The engine has 360 ft. lbs. of torque so there is always power in all gears at all speeds, within reason. Passing situations are never a concern because one needs so little room to pass. Gear down, hit the gas, the rocket takes off, pull out, pass, pull back in and tap the powerful four wheel disc brakes and the job is done. No sweat. 
Cornering is phenomenal! There is no body sway whatsoever, only lateral G forces as you power your way through tight curves. Taking 50's at 100 is child's play, although not in the wet. The suspension and wide tires hold the car to the road like fly paper. 
There were a few times when I decided very suddenly to stop for a photograph. I needed next to no distance as even a slight pressure on the brake pedal gave a sure footed stop with no 'diving' or skidding. The idea with performance cars is that if it goes fast, it better stop fast. 
Creature comforts are many on this car. Taking the top off is a breeze and there was still room for my luggage under the hatch when the top was stored. Full leather, full power seats are very comfortable and can adjust so many ways that they could fit anybody. Full thermostat climate control, separate for each side, makes it very comfortable without ever dealing with settings and knobs. Exterior temp. readings let you know when you can take the top off or when the next cold low is coming and you better get the top on. 

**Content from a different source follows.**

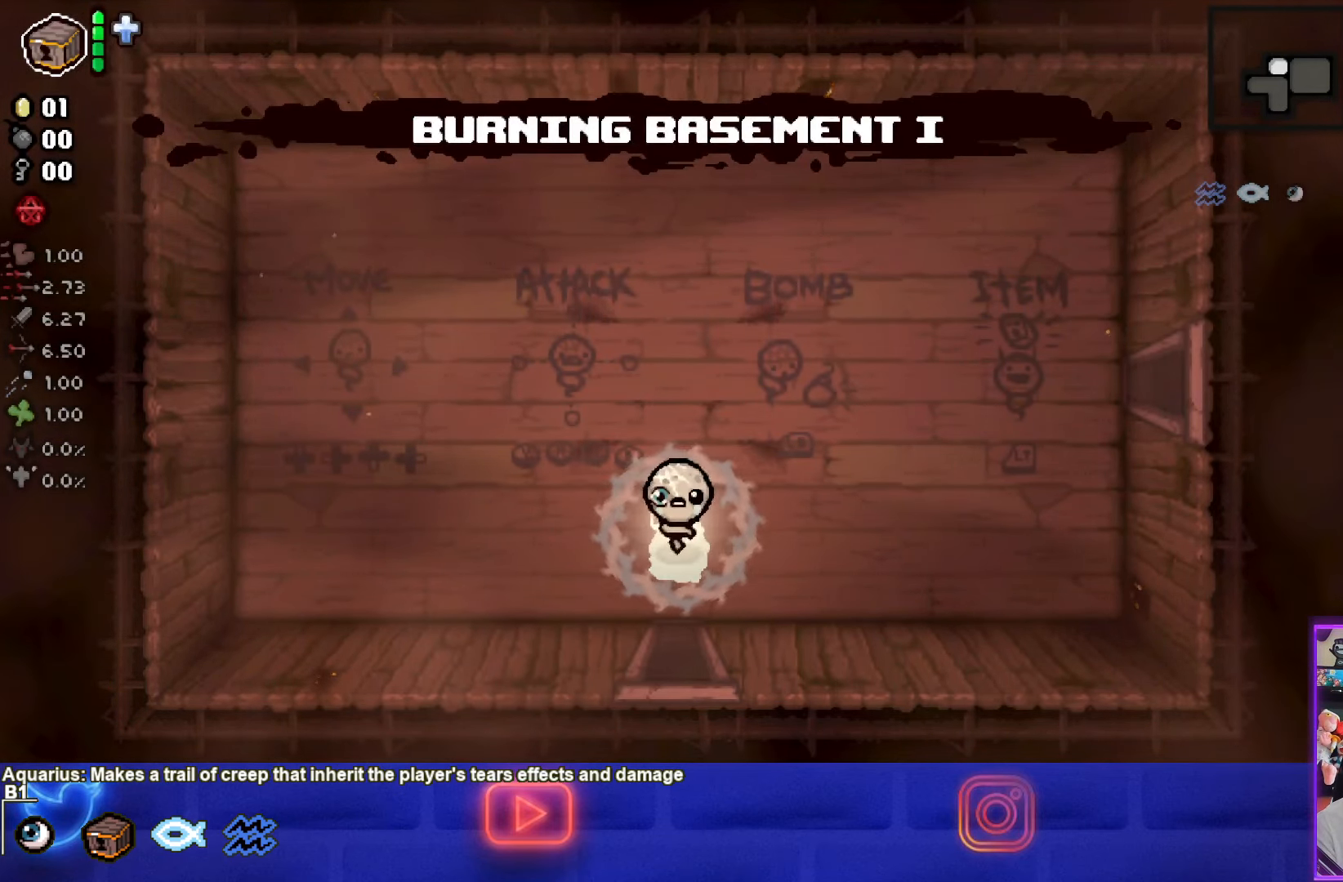
{"buttons": [], "left_stick": "center", "right_stick": "center", "events": []}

There is a full array of instrumentation, including air pressure in the tires, and many of those can be displayed on the 'heads up' display projected onto the windshield almost in you line of sight as the driver. Just a glance, a few inches to the lower left and I could monitor the tachometer, speedometer, oil pressure and engine temperature, never having to take my eyes off the road. Much easier spotting the radar traps that way. By the way, I had zero traffic violations on the whole trip, not that I did not deserve any. 

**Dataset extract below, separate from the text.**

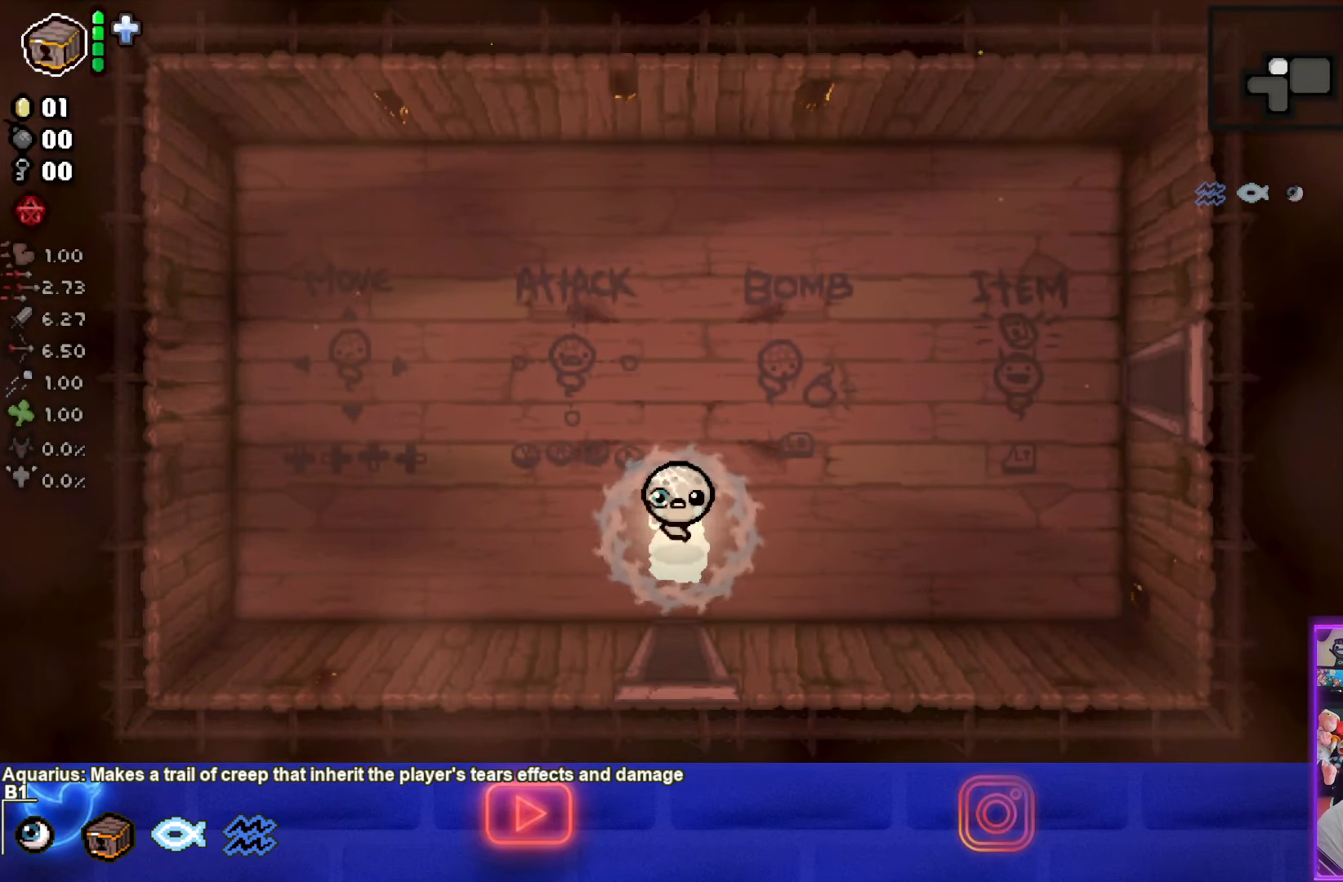
{"buttons": [], "left_stick": "center", "right_stick": "center", "events": []}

My biggest surprise about this car was the fuel consumption. When I knew I was driving a Corvette to the prairies and back, I budgeted a lot of money for fuel, especially because I knew it would need high octane, the most expensive fuel. The mileage feature on the car gave me immediate fuel consumption, average on the current tank of fuel, and also, at the average rate, how many kilometers I had left in the current tank of fuel. My overall average for the whole trip was 36.2 miles per gallon, or for the metric minded, 7.9 litres /100km. I was amazed! 

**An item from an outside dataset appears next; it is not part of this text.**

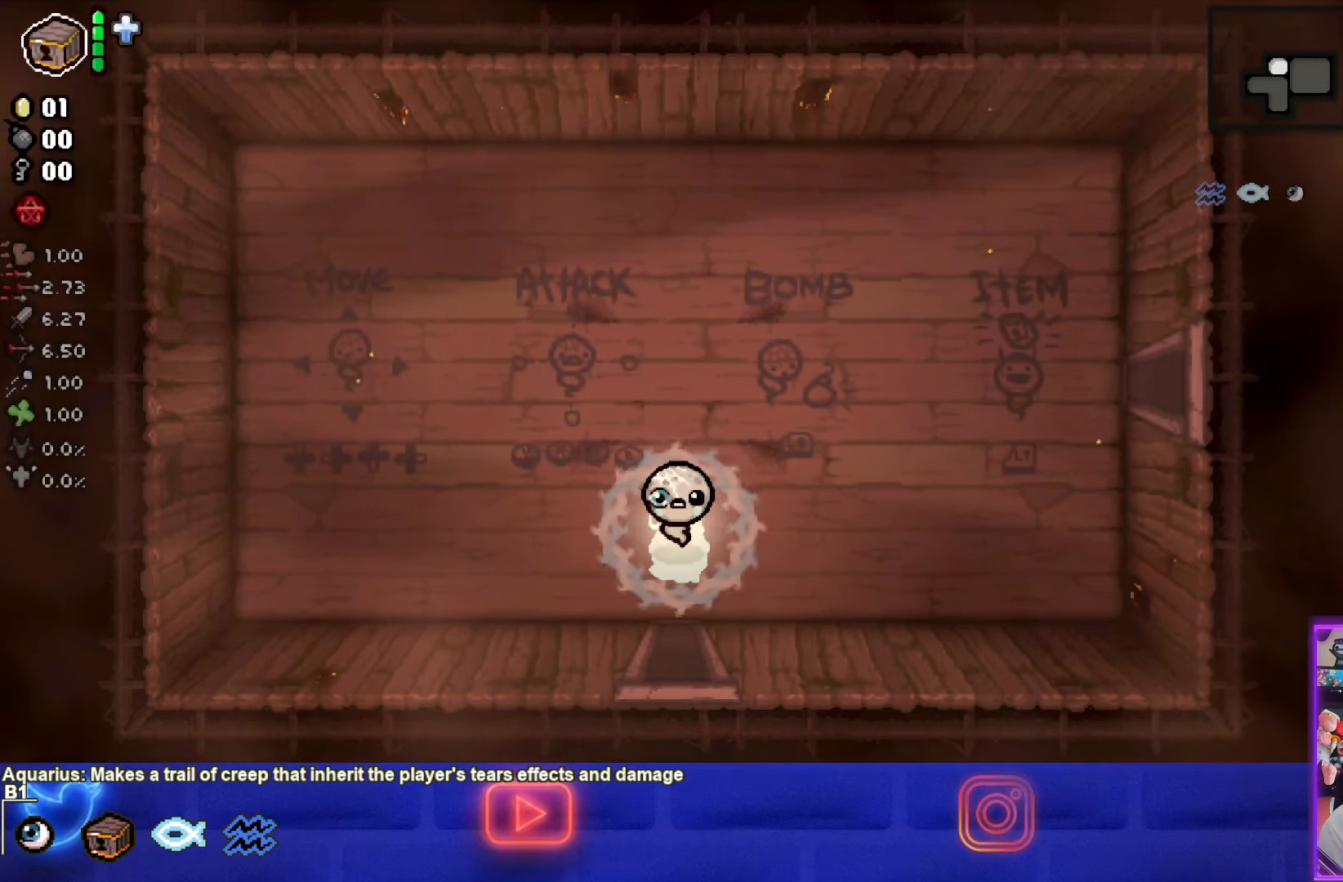
{"buttons": [], "left_stick": "center", "right_stick": "center", "events": []}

I was very reluctant to return the car on Wednesday evening after I had cleaned all the bugs and road dirt off of it. As I handed the keys to my friend, very relieved that I had done no harm to his baby, he revealed to me the real reason that he let me have it. He knew I would fall in love with it. Anybody would. He asked me in all seriousness if I wanted to buy it. He offered me a price and then told me he had his eye on a newer one. What a scoundrel he is. I am still thinking about it.